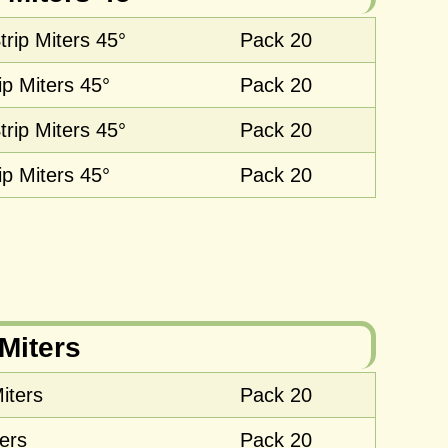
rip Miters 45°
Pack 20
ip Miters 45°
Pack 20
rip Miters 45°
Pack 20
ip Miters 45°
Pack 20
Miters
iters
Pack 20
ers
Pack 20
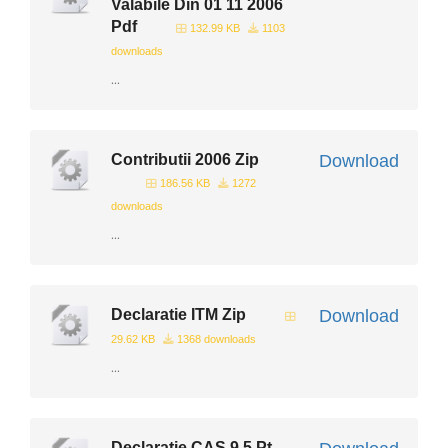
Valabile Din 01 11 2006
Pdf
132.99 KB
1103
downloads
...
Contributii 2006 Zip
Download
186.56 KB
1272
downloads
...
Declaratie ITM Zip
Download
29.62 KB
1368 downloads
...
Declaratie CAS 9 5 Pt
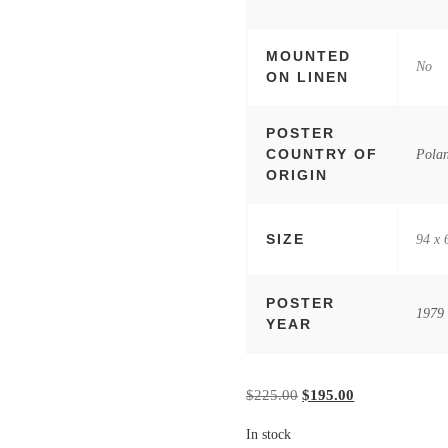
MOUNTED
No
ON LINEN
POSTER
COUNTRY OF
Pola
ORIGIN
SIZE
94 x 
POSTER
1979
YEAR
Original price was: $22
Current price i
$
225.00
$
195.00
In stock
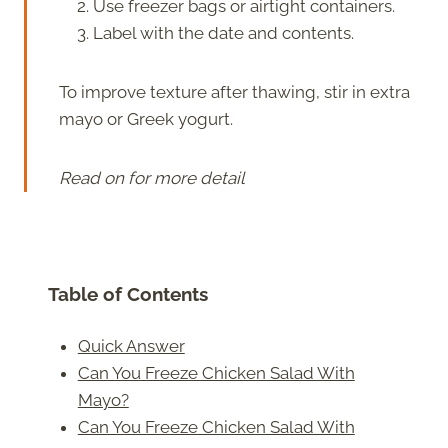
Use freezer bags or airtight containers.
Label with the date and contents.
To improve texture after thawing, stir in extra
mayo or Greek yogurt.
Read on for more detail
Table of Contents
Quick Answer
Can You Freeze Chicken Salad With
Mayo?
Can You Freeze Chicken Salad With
┄┄┄┄┄┄┄┄┄┄┄┄┄┄┄┄┄┄┄┄
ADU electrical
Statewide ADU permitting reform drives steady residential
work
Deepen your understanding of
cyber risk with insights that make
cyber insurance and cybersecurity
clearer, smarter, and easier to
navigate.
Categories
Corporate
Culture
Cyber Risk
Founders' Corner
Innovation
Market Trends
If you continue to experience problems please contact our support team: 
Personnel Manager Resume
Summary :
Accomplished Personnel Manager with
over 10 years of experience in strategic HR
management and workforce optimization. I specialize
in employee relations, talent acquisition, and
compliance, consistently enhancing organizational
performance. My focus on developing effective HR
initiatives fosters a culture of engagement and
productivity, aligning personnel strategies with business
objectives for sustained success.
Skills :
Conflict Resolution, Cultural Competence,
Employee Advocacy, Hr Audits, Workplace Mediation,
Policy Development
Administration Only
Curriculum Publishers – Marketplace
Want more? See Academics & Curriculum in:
┄┄┄┄┄┄┄┄┄┄┄┄┄┄┄┄┄┄┄┄
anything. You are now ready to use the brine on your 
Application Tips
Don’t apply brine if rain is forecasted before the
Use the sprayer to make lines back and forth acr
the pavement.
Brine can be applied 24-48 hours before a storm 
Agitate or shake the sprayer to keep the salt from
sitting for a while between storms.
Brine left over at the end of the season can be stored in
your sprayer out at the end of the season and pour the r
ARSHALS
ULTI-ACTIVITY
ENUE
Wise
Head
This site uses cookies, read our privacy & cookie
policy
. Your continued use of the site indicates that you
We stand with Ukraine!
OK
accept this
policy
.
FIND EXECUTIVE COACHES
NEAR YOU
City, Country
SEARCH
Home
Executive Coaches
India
┄┄┄┄┄┄┄┄┄┄┄┄┄┄┄┄┄┄┄┄
| Exercise details |
Copy every line of the listing containing the string "that".

| Solution below |
cyber risk with insights that make
. Your continued use of the site indicates that you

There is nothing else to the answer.